(Page images and extracted text)
= = = = = = =
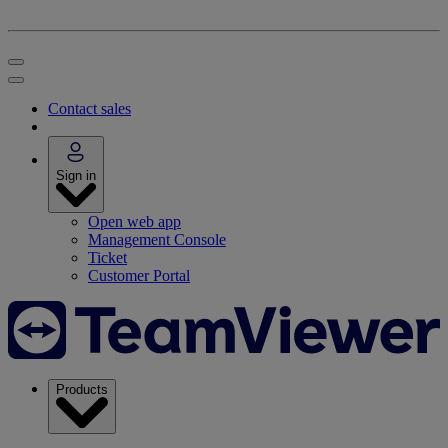
Contact sales
Sign in
Open web app
Management Console
Ticket
Customer Portal
Products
= = = = = = =
In your copy, include no pictures, but set down every record exactly.

Answer to this problem →
Contact sales
Sign in
Open web app
Management Console
Ticket
Customer Portal
Products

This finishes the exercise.